Viruses do not produce energy as human cells do to power their bodies. They cannot grow or reproduce by themselves, nor can they maintain a stable internal environment in their bodies (known as homeostasis).

In this article, we answer five simple questions about viruses. 

What is a virus?

A virus is a piece of genetic material (such as DNA or RNA) that is surrounded by a shell of protein.

There are millions of viruses that are extremely tiny and come in many shapes. They can infect all organisms whether its an animal, plant or even bacteria.

A coronavirus is named so because it has crown-like spikes. There are four types of coronaviruses that affect people during the flu season.

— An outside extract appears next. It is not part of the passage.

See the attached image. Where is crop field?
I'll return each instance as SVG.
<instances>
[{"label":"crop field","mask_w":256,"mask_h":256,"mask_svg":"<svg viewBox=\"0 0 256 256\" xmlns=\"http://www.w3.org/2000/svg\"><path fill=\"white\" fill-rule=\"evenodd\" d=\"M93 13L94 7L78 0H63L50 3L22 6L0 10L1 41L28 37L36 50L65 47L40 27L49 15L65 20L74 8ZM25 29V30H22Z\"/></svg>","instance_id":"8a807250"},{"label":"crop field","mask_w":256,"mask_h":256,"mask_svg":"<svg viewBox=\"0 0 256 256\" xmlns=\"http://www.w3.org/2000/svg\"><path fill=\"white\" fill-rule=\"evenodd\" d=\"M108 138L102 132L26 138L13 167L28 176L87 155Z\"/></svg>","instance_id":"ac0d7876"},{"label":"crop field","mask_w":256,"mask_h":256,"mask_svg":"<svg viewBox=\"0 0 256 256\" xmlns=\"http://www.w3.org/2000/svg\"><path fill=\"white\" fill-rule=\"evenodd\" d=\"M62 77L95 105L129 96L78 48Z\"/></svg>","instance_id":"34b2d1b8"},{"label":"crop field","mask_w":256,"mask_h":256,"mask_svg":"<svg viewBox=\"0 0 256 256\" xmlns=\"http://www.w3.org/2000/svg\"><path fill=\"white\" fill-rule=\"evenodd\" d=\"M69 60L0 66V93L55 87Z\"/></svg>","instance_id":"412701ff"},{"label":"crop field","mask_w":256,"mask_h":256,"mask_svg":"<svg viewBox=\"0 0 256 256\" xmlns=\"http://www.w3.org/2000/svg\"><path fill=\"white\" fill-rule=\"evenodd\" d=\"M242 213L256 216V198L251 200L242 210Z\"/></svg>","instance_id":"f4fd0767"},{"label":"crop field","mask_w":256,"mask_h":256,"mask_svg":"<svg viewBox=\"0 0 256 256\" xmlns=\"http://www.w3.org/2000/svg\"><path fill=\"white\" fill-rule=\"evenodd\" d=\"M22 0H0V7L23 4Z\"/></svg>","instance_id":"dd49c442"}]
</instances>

The COVID-19 is a new kind of coronavirus that evolved in animals first before affecting humans. 

How do they infect and spread? 

A virus relies on infecting other healthy cells to survive and reproduce.

The virus disguises itself as a nutrient and enters an unsuspecting cell. Then, it injects its genetic material or RNA into the cell. The infected cell now reproduces this genetic material and makes more viruses.

Every time a virus duplicates, a mutation might occur. When a virus gets stronger because of the mutation, it becomes even harder to stop the virus. Once the viruses leave the cell, the process repeats, and the infection spreads to more cells.

How do they enter our body?

Viruses can float in the air or stick to any surface for days, and once people come into contact with these infected areas, they risk being infected themselves.

For humans, viruses can enter through the eyes, nose, and mouth. As a result, talking to someone who has had the virus can lead to breathing in the virus and causing an infection. People can also catch the virus if they touch surfaces that have viruses stuck to it and then bring their hands to their faces. 

How does our body fight the virus?  

Our body's immune system is the primary defense mechanism -- it produces chemicals that tell the white blood cells (cells that fight infections) to destroy the invading viruses and the damaged cells. 

The symptoms that you feel when you have the flu, such as a runny nose, sore throat, and high temperature are the effects of the immune system fighting the virus.

When the flu virus infects the lungs, it causes inflammation of lung cells. Fluids from the cells enter the tiny air sacs in the lungs, making it hard to breathe -- this is called viral pneumonia. 

What can we do to stay healthy?

Normally, vaccines have prevented infections by introducing a weakened virus into the body and letting our body's immune system learn how to handle the infection. However, a vaccine is not available for the new COVID-19 virus.

Until then, however, precautions can be taken to lower the possibility of catching and spreading the infection. The best way is to wash your hands with soap thoroughly and avoid touching your face as much as possible.

Another way to slow the spread of the virus is to avoid contact with other people who might have the disease. Currently, schools, workplaces, and public places have been temporarily closed to prevent people from gathering in large groups and potentially spreading the disease even more. 

One More -- Should I be concerned about COVID-19?

Your parents, doctors, and the government are doing everything they can to keep you safe and healthy. Life will be different for a few weeks. But as we have seen in China where the virus originated, it is possible to beat the virus if we follow good hygiene and work together as a society to protect those who are vulnerable (like the elderly and the sick).